DOI https://doi.org/10.1242/dev.110775
Department(s) Laboratory of Molecular Biology
EPS-1
Publication type Refereed Article in a scientific journal
Publication year 2014
Keyword(s) rhizobial infection - cortical-cells - nod factors - arabidopsis - differentiation - protein - expression - initiation - activator - symbiosis
Abstract Legume root nodules are induced by N-fixing rhizobium bacteria that are hosted in an intracellular manner. These nodules are formed by reprogramming differentiated root cells. The model legume Medicago truncatula forms indeterminate nodules with a meristem at their apex. This organ grows by the activity of the meristem that adds cells to the different nodule tissues.
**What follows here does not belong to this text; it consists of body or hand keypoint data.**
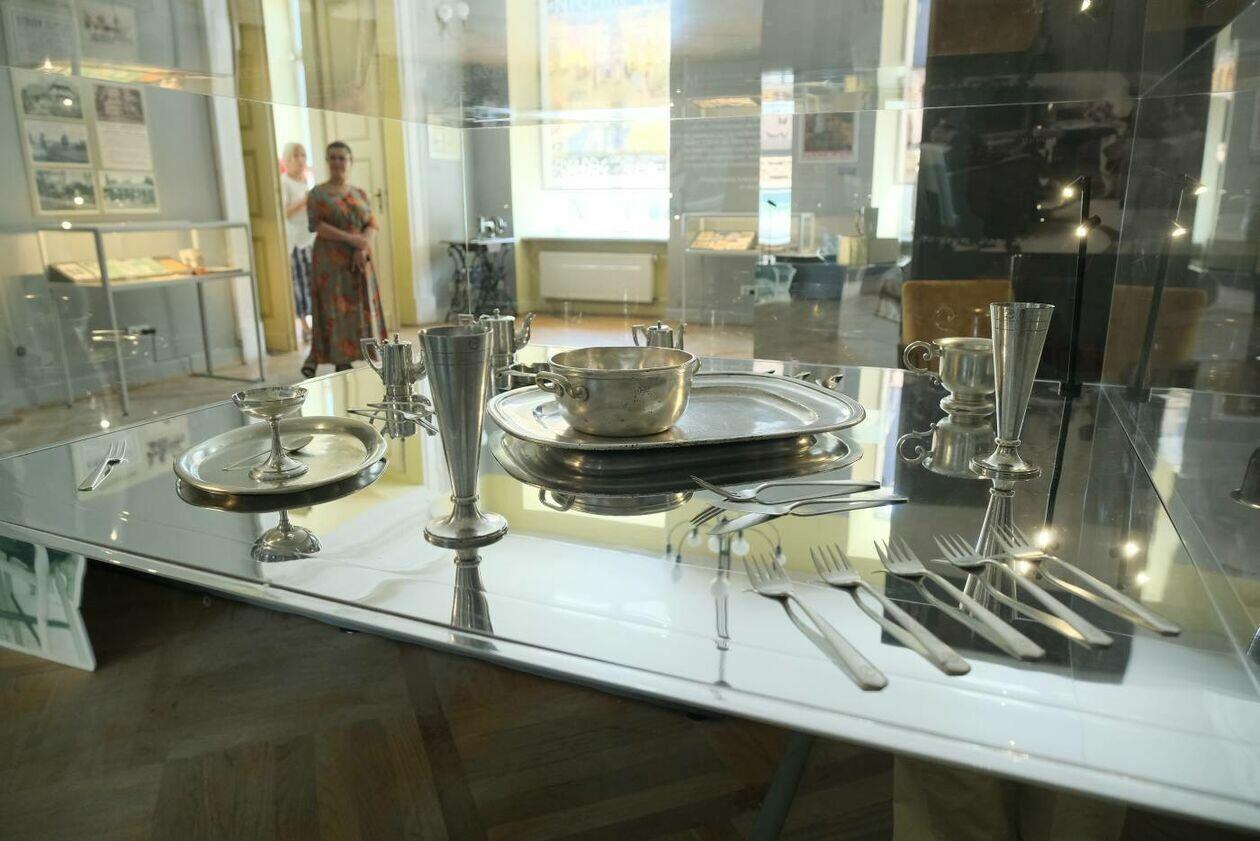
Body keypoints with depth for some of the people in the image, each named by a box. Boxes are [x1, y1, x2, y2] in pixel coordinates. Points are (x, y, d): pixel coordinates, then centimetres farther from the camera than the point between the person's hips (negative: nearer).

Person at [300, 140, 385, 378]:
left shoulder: (360, 194, 12)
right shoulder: (317, 194, 1)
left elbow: (371, 224, 4)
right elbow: (316, 225, -11)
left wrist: (362, 248, -15)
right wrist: (350, 238, -19)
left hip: (358, 262, 4)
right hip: (330, 260, -4)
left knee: (359, 308, 2)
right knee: (334, 308, -4)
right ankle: (340, 363, 1)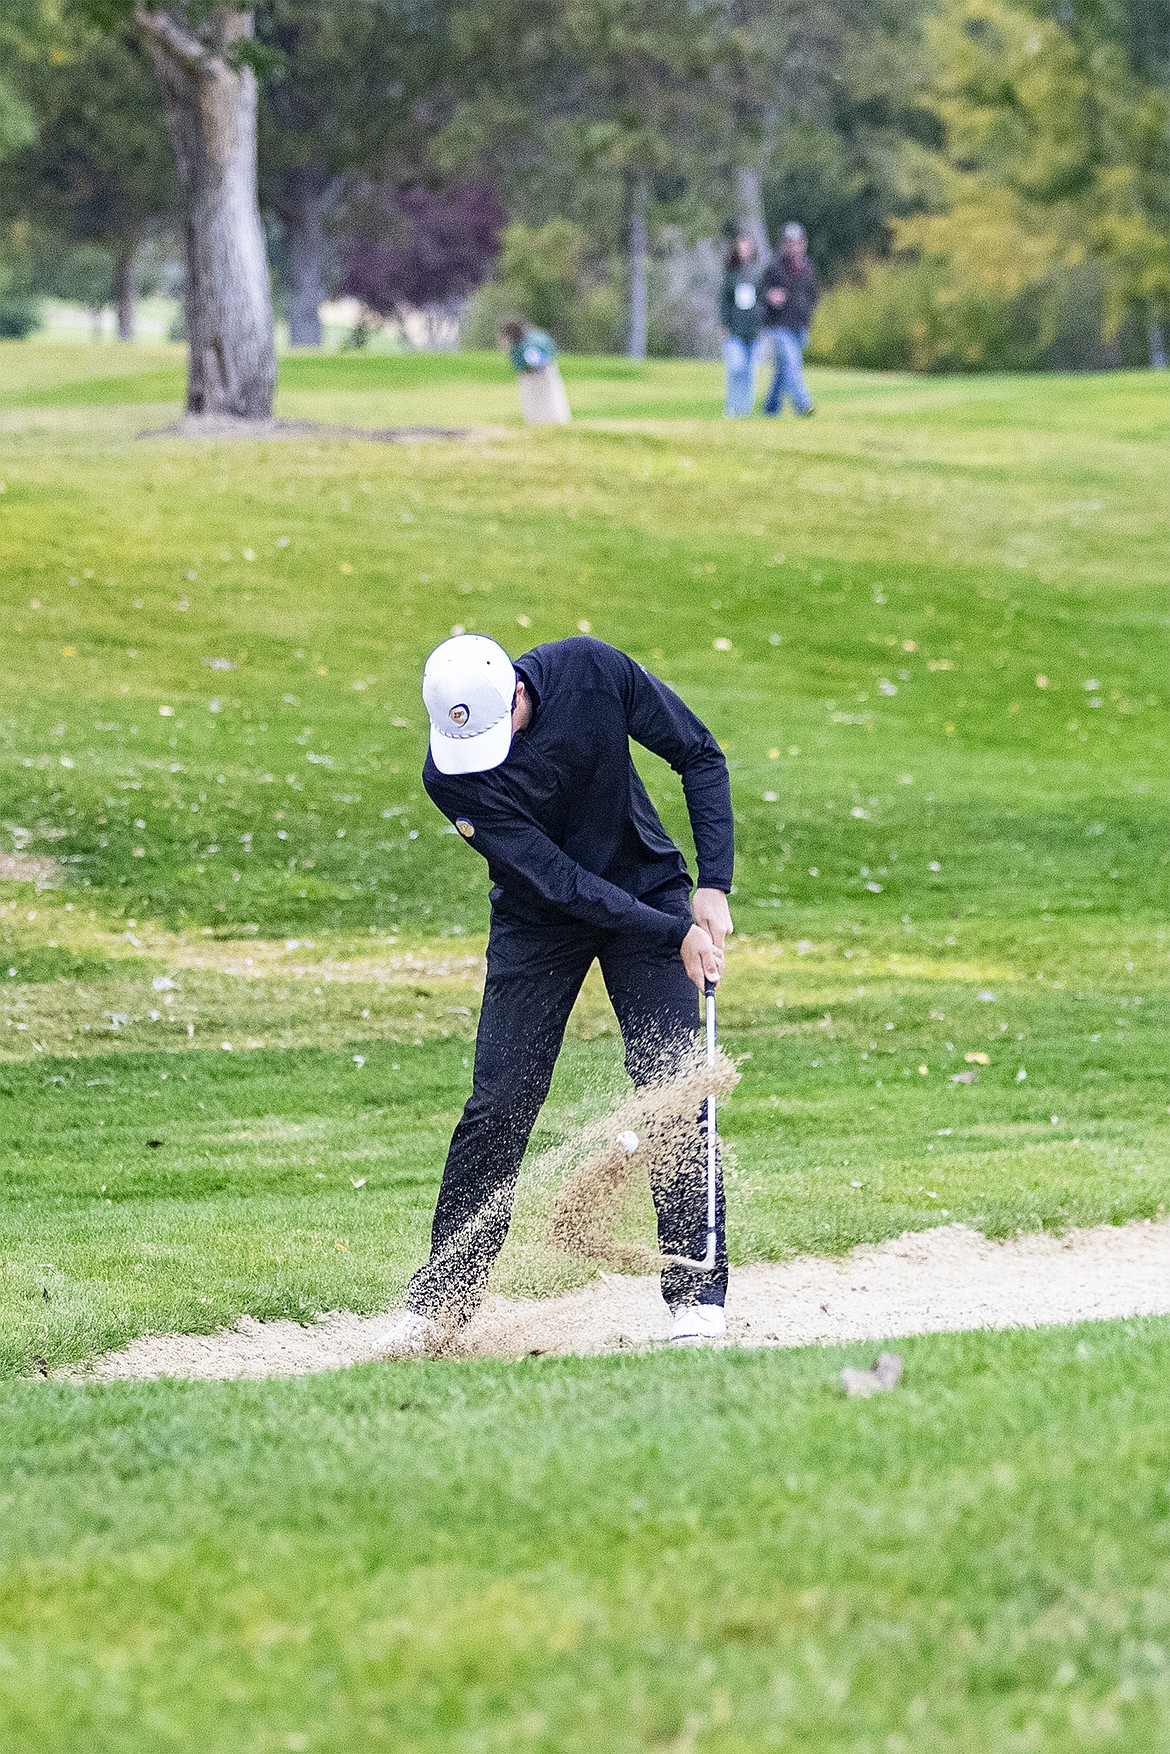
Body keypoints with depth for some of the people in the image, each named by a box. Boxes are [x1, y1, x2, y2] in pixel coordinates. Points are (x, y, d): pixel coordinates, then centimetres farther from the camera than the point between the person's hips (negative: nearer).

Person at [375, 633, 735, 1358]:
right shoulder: (451, 776, -26)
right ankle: (437, 1307, 6)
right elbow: (559, 881, -26)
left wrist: (714, 886, -18)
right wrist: (674, 934, -29)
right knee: (498, 1109, -5)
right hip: (539, 920, 0)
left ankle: (699, 1298, -7)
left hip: (646, 885, 0)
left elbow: (700, 755, -12)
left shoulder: (591, 672, -25)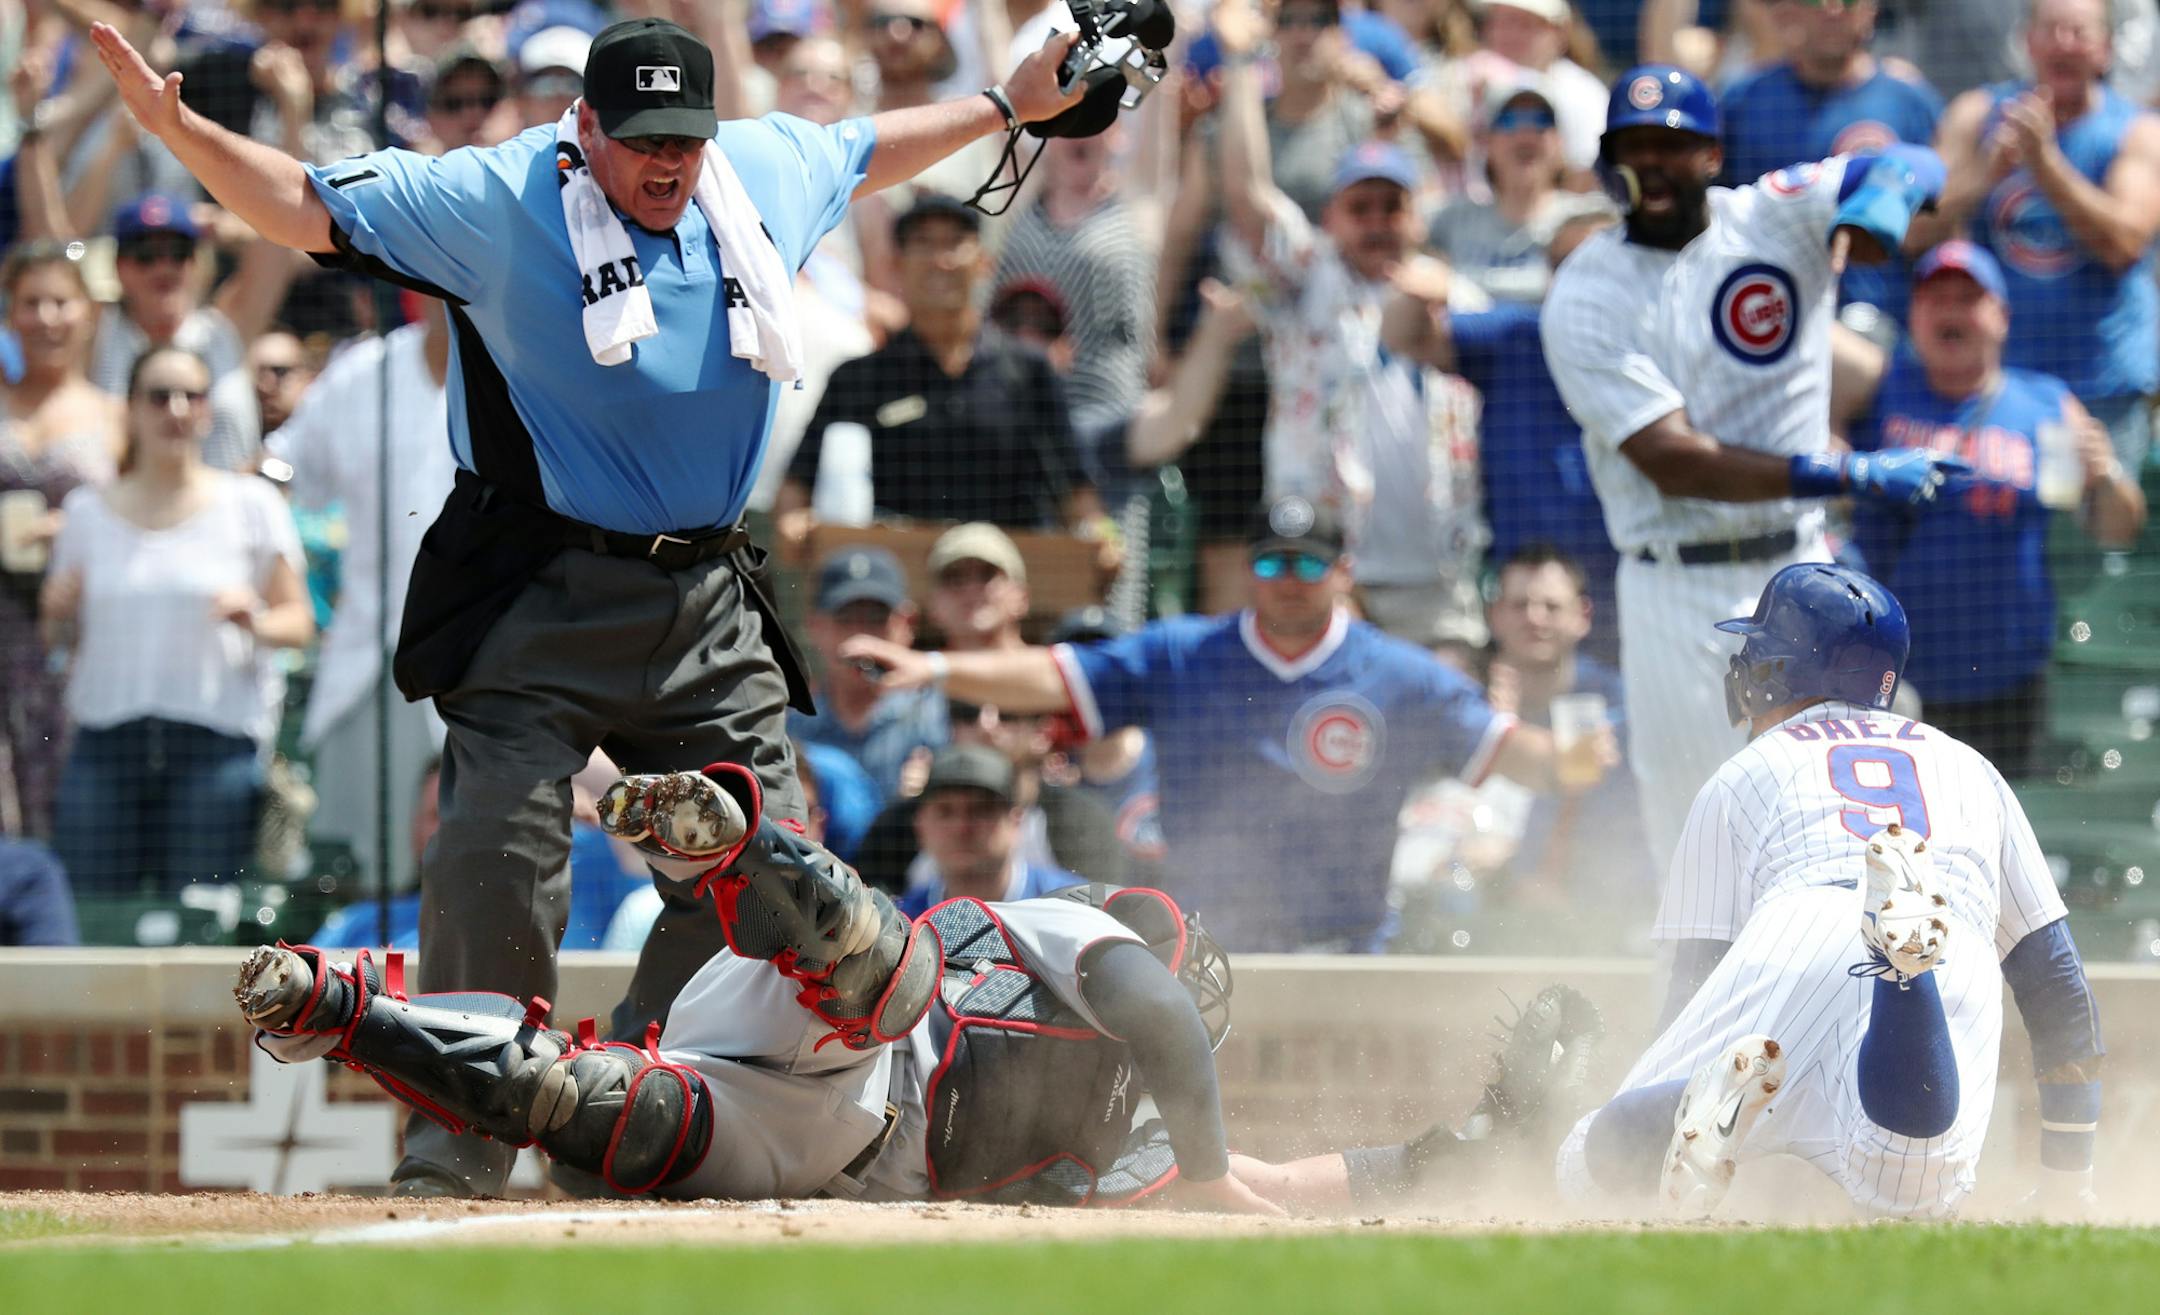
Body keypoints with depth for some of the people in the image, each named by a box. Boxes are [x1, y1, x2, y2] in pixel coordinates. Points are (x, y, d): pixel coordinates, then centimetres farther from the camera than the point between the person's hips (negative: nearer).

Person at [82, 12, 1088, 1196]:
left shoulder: (772, 174, 7)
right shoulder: (494, 202, -9)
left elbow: (869, 149, 29)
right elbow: (305, 207, -13)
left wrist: (1007, 106, 35)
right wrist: (175, 124, -27)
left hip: (710, 604, 5)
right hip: (544, 598, -5)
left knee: (758, 868, 3)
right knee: (497, 860, -16)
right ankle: (468, 1133, -7)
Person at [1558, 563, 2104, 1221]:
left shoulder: (1740, 777, 32)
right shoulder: (1970, 770, 38)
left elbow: (1695, 977, 26)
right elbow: (2052, 967, 33)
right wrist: (2069, 1177, 36)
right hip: (1961, 979, 1)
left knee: (1592, 1164, 4)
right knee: (1910, 1197, -27)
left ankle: (1719, 1093, -31)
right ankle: (1910, 950, -52)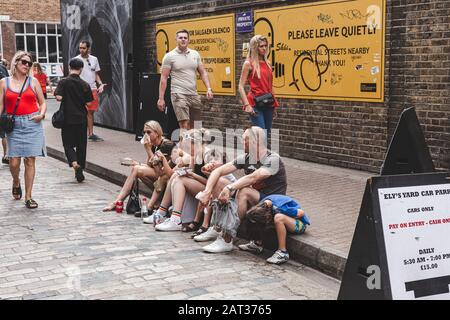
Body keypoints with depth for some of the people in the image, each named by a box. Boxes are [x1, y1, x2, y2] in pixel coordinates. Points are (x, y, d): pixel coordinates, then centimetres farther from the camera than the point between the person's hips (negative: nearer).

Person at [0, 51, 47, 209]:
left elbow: (42, 102, 11)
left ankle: (28, 197, 7)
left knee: (30, 160, -1)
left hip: (32, 124, 0)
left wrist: (41, 114, -8)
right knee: (14, 162, -5)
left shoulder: (33, 81, 7)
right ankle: (16, 182, 30)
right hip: (14, 125, 0)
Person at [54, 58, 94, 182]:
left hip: (67, 118, -1)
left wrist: (66, 98, 4)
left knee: (68, 143, 9)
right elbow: (88, 103, -2)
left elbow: (59, 97, -17)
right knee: (81, 145, 9)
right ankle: (80, 172, 12)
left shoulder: (63, 82, -7)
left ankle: (74, 162, -18)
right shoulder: (85, 85, -2)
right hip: (81, 118, 1)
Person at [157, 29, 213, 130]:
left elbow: (203, 73, 14)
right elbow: (164, 78, -3)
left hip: (194, 95, 5)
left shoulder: (195, 54, 11)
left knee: (192, 126, 9)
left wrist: (209, 88, -1)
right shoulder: (169, 56, -2)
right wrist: (161, 98, -8)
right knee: (184, 125, -14)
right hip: (179, 95, -5)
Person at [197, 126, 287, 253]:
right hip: (254, 199, 7)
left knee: (243, 192, -32)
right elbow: (218, 171, 0)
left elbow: (253, 177, -34)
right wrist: (207, 191, -15)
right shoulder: (246, 158, 2)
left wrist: (230, 187, -42)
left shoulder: (273, 159, -18)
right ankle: (217, 229, 5)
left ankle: (227, 241, -28)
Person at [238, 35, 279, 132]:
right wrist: (247, 105, -16)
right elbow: (241, 87, -6)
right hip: (255, 104, -6)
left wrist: (274, 105, 16)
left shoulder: (267, 63, 13)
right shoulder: (249, 64, -3)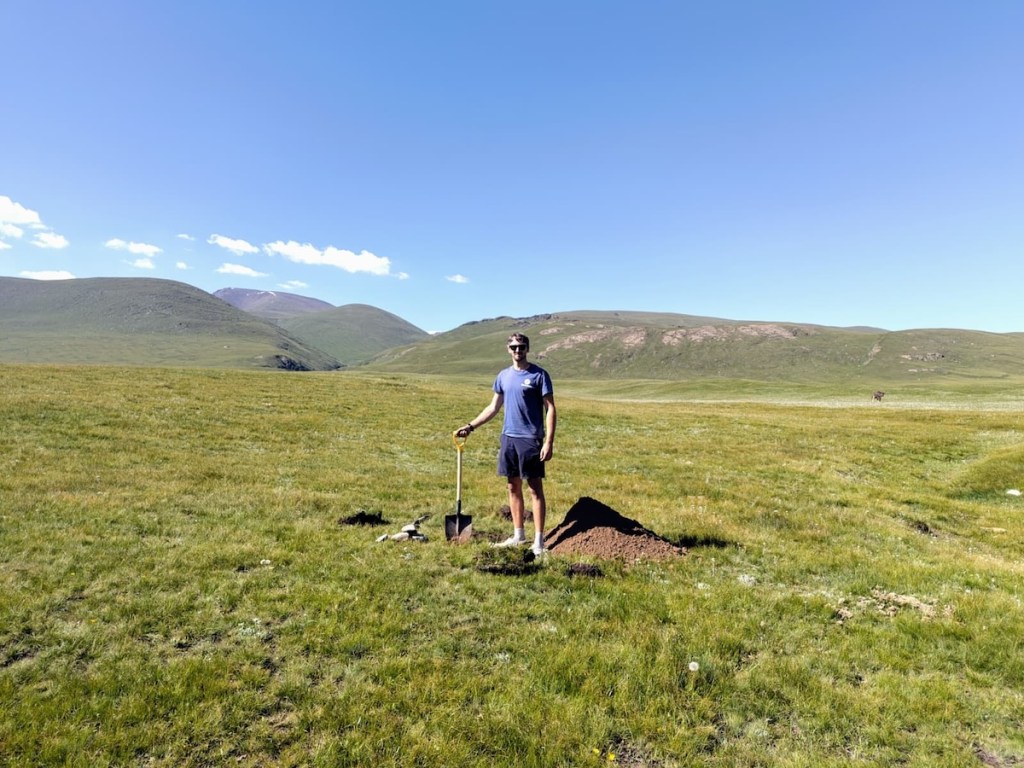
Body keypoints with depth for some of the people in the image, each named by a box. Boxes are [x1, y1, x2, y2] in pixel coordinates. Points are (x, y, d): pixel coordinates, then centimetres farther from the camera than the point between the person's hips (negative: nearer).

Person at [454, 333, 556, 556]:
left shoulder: (539, 375, -6)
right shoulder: (503, 376, 10)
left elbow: (550, 409, -8)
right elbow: (493, 407, 17)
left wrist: (549, 442, -16)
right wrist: (470, 426, 10)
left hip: (530, 439, -6)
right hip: (508, 437, 6)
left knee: (535, 489, -1)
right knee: (513, 487, 12)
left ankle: (539, 541, 5)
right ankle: (518, 535, 25)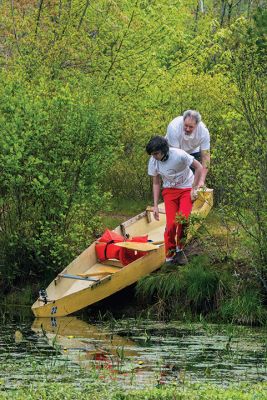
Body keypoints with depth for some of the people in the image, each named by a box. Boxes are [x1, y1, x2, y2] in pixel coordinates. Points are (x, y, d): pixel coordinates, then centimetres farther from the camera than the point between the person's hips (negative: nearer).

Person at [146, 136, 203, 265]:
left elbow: (199, 167, -13)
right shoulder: (153, 161, -13)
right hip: (169, 190, 2)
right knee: (171, 223, -11)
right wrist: (155, 206, -2)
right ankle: (169, 257, 0)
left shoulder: (179, 155, -26)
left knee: (183, 219, -19)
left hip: (187, 188, -2)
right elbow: (156, 183, -1)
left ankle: (179, 250, 2)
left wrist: (194, 189, -11)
In Medicago sativa it has been shown that the nodule meristem is derived from the root middle cortex. During nodule initiation, inner cortical cells and pericycle cells are also mitotically activated. However, whether and how these cells contribute to the mature nodule has not been studied. Here, we produce a nodule fate map that precisely describes the origin of the different nodule tissues based on sequential longitudinal sections and on the use of marker genes that allow the distinction of cells originating from different root tissues. We show that nodule meristem originates from the third cortical layer, while several cell layers of the base of the nodule are directly formed from cells of the inner cortical layers, root endodermis and pericycle. The latter two differentiate into the uninfected tissues that are located at the base of the mature nodule, whereas the cells derived from the inner cortical cell layers form about eight cell layers of infected cells. This nodule fate map has then been used to re-analyse several mutant nodule phenotypes. This showed, among other things, that intracellular release of rhizobia in primordium cells and meristem daughter cells are regulated in a different manner.